Ruth Graham:

Despite the occasional marketing hurdle, however, clearly these books are selling just fine. That’s the surprising thing about all of these supposedly irreverent titles. The premise of their humor is that they’re shocking, but they’re now so prevalent that it’s hard to imagine being shocked by them. They are “the product of a culture in which transgressing social norms has become an agreed-on social norm,” as essayist Dan Brooks wrote of the “naughty” card game Cards Against Humanity a few years ago. That game has been so successful that G-rated board games like Taboo and Cranium now tout “dark” or “adult” versions for people who enjoy dirty jokes, but can’t conjure them unless they’re printed on a deck of glossy cards. Profanity is now utterly basic.
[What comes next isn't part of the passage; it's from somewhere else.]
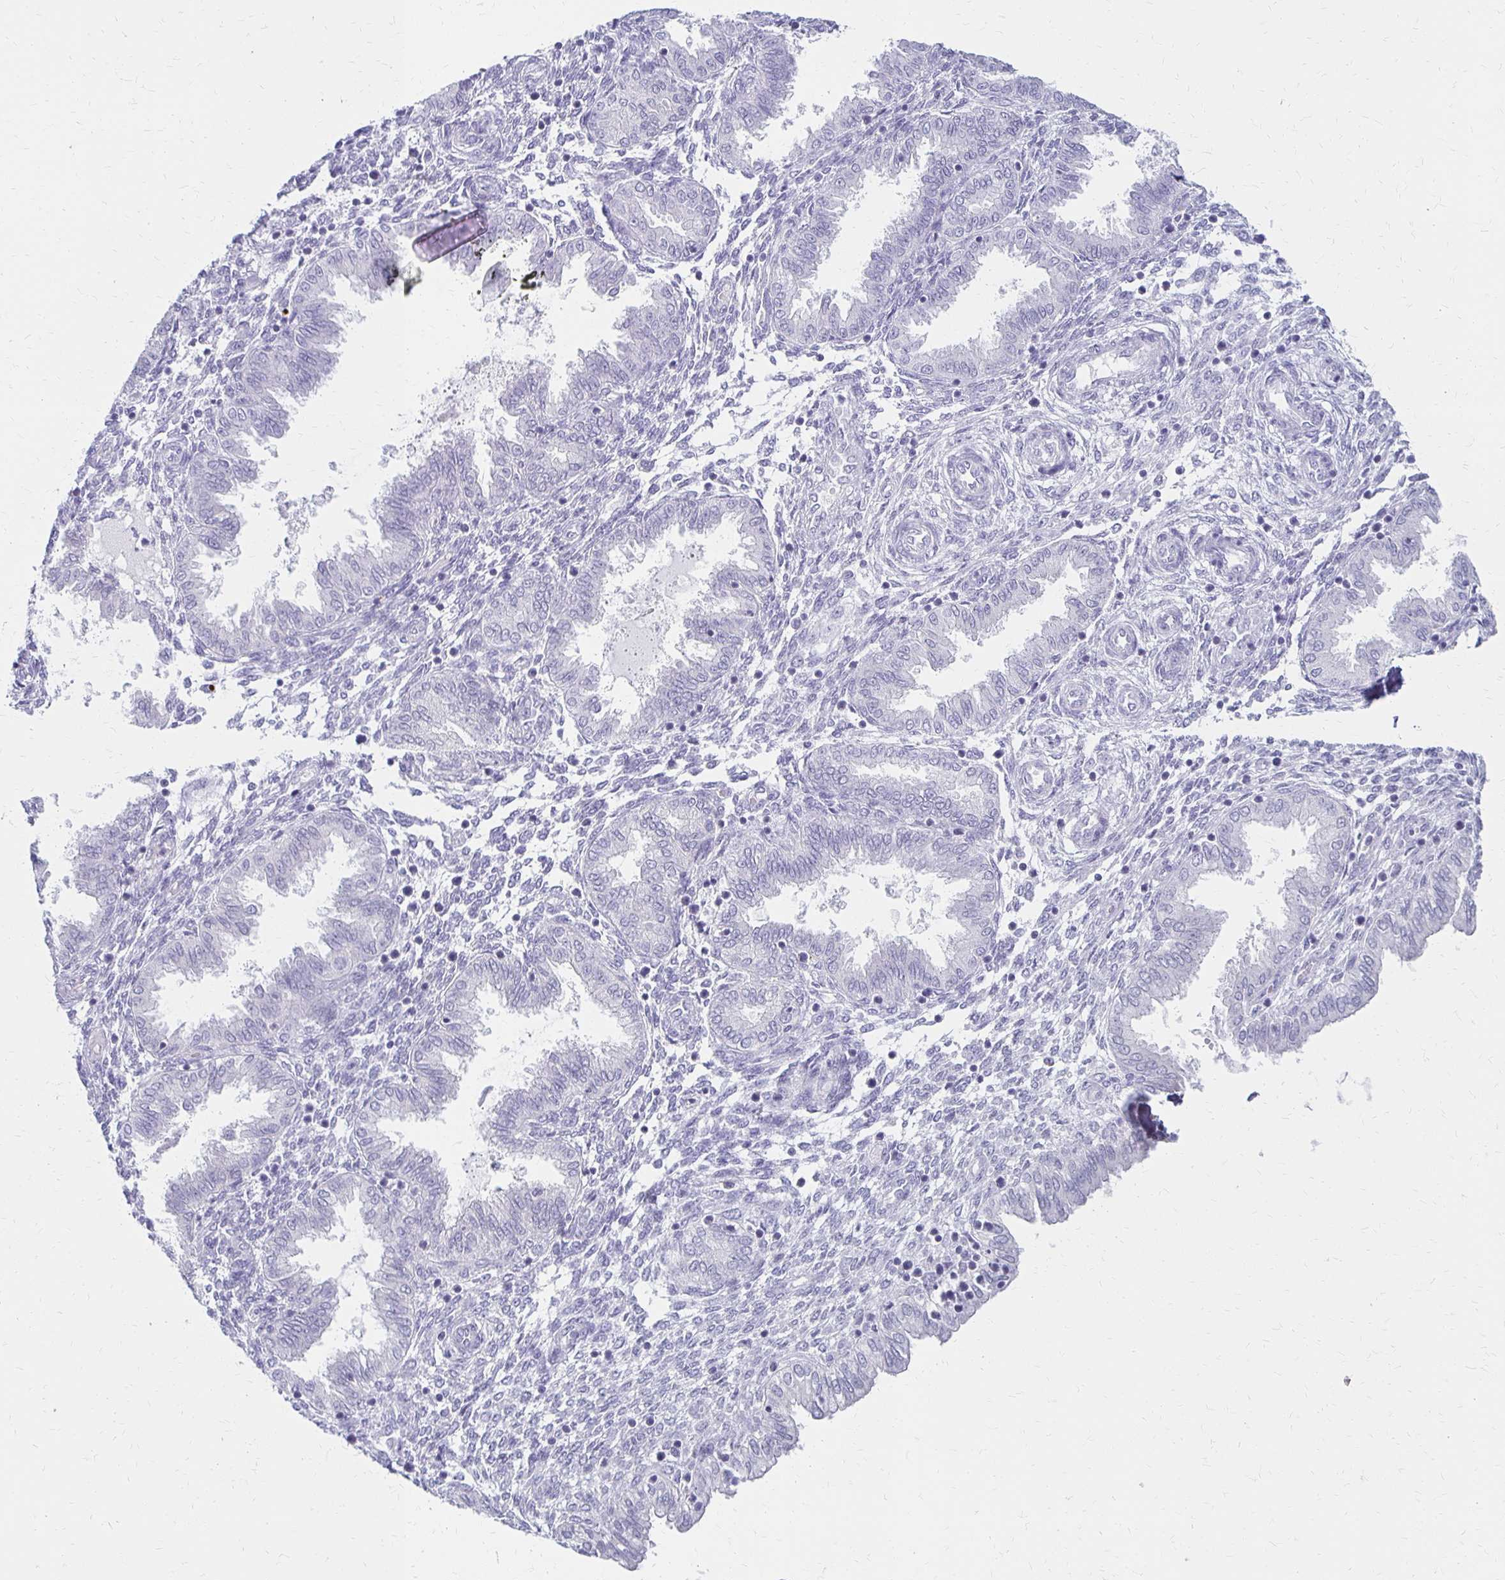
{"staining": {"intensity": "negative", "quantity": "none", "location": "none"}, "tissue": "endometrium", "cell_type": "Cells in endometrial stroma", "image_type": "normal", "snomed": [{"axis": "morphology", "description": "Normal tissue, NOS"}, {"axis": "topography", "description": "Endometrium"}], "caption": "Immunohistochemistry (IHC) image of unremarkable human endometrium stained for a protein (brown), which reveals no staining in cells in endometrial stroma.", "gene": "IVL", "patient": {"sex": "female", "age": 33}}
As I said recently, I do identify as a person of colorful language, though I mostly only use it privately, typically toward inanimate objects. I have a rule of thumb for cursing around friends and acquaintances: never be the first one to start working blue, as it were. If they feel uninhibited enough to swear in my presence, then I might reciprocate, but otherwise, I’m happy to never cross that line. Not because of any middle-aged squeamishness, but because I prefer to avoid overly-easy familiarity. I value modesty and restraint more as a rule, keeping a reticent arm’s-length. But, yes, there’s also the fact that profanity is just unimaginative and boring as currently used. As Melissa Mohr suggested, there are some words and phrases that could be artfully deployed to cause actual shock, but we aren’t that brave yet. Personally, I’d rather unearth some forgotten classics. Let’s all try to bring back “swive,” shall we?